Computer Science Department
School of Computer Science, Carnegie Mellon University


Compromising Privacy in Distributed Population-Based
Databases with Trail matching: A DNA Example

Bradley Malin, Latanya Sweeney

December 2002

Keywords: Data privacy, anonymity, security, re-identification algorithms, databases

This paper is concerned with the privacy of person-specific data collected over multiple institutions. In particular, we focus on an example of person-specific DNA sequences collected and stored at various hospitals in a defined geographic region. The applications of human genetics and genomic analysis have generated much discussion with respect to privacy and confidentiality in ethical, legal, and social issues.

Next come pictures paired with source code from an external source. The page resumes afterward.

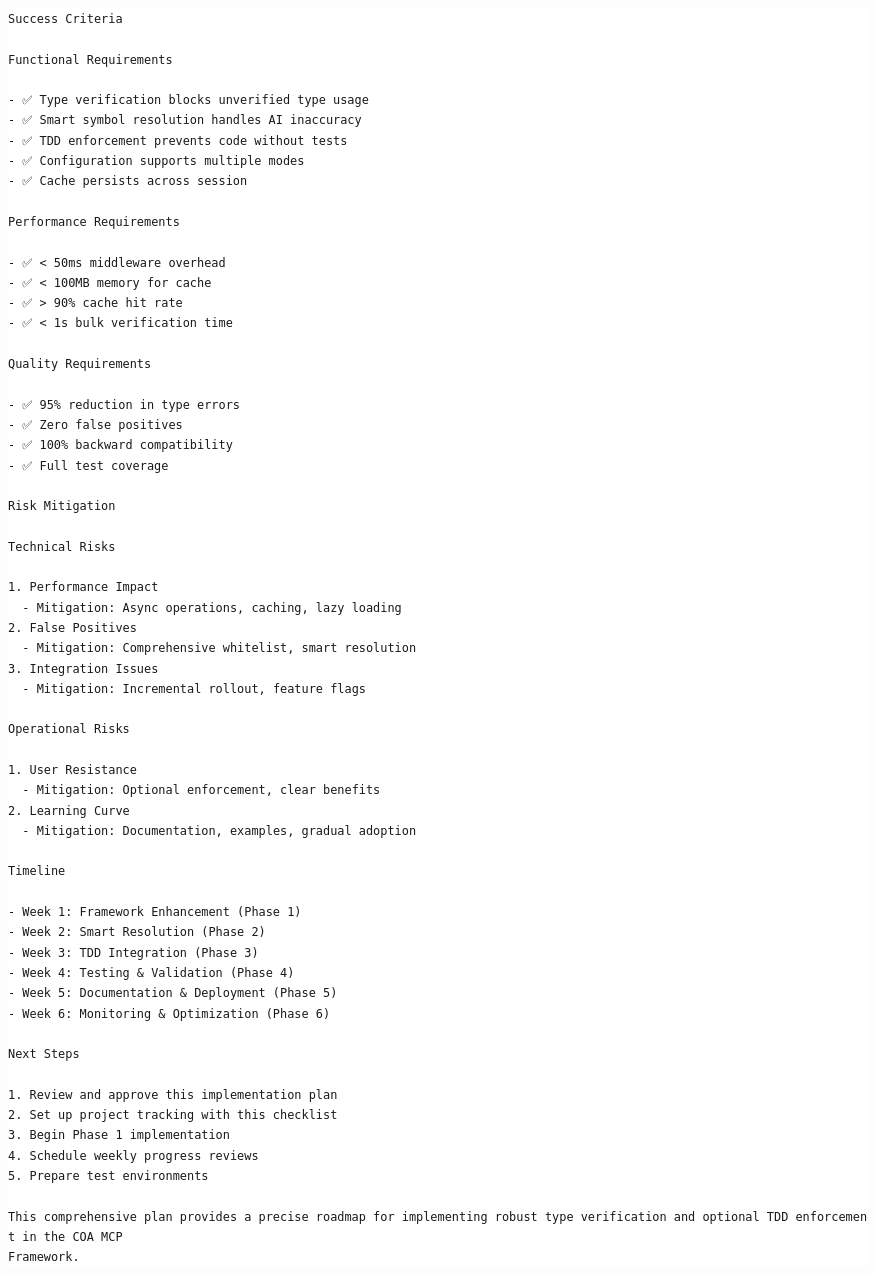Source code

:     Success Criteria

    Functional Requirements

    - ✅ Type verification blocks unverified type usage
    - ✅ Smart symbol resolution handles AI inaccuracy
    - ✅ TDD enforcement prevents code without tests
    - ✅ Configuration supports multiple modes
    - ✅ Cache persists across session

    Performance Requirements

    - ✅ < 50ms middleware overhead
    - ✅ < 100MB memory for cache
    - ✅ > 90% cache hit rate
    - ✅ < 1s bulk verification time

    Quality Requirements

    - ✅ 95% reduction in type errors
    - ✅ Zero false positives
    - ✅ 100% backward compatibility
    - ✅ Full test coverage

    Risk Mitigation

    Technical Risks

    1. Performance Impact
      - Mitigation: Async operations, caching, lazy loading
    2. False Positives
      - Mitigation: Comprehensive whitelist, smart resolution
    3. Integration Issues
      - Mitigation: Incremental rollout, feature flags

    Operational Risks

    1. User Resistance
      - Mitigation: Optional enforcement, clear benefits
    2. Learning Curve
      - Mitigation: Documentation, examples, gradual adoption

    Timeline

    - Week 1: Framework Enhancement (Phase 1)
    - Week 2: Smart Resolution (Phase 2)
    - Week 3: TDD Integration (Phase 3)
    - Week 4: Testing & Validation (Phase 4)
    - Week 5: Documentation & Deployment (Phase 5)
    - Week 6: Monitoring & Optimization (Phase 6)

    Next Steps

    1. Review and approve this implementation plan
    2. Set up project tracking with this checklist
    3. Begin Phase 1 implementation
    4. Schedule weekly progress reviews
    5. Prepare test environments

    This comprehensive plan provides a precise roadmap for implementing robust type verification and optional TDD enforcement in the COA MCP
    Framework.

For the most part, the previous analysis has concentrated on direct application and disclosure of the genetic information of an individual, however, there has been much less attention devoted to the question of computational challenges to privacy in the secondary sharing of de-identified databases (i.e. released in a format devoid of directly identifying information, such as name, address, or phone number). We introduce methods for determining the re-identifiability of such DNA data and, in the process of doing so, prove that the removal of identifying information from DNA does not sufficiently protect the privacy of the entities to which the data was derived from. We demonstrate, through several novel re-identification algorithms, that despite a lack of personal demographic information, such database entries can be re-identified through linkage to other publicly available databases, such as hospital discharge information through the use of hospital visit and data collection patterns, which we refer to as data trails, which are iteratively discovered from released data collections. Using real-world data, we are able to determine when identifiable linkages can occur for a substantial number of individuals with particular gene-based disorders. Furthermore, we provide empirical analysis of the re-identification algorithms with respect to population-institution visit distributions and data trails.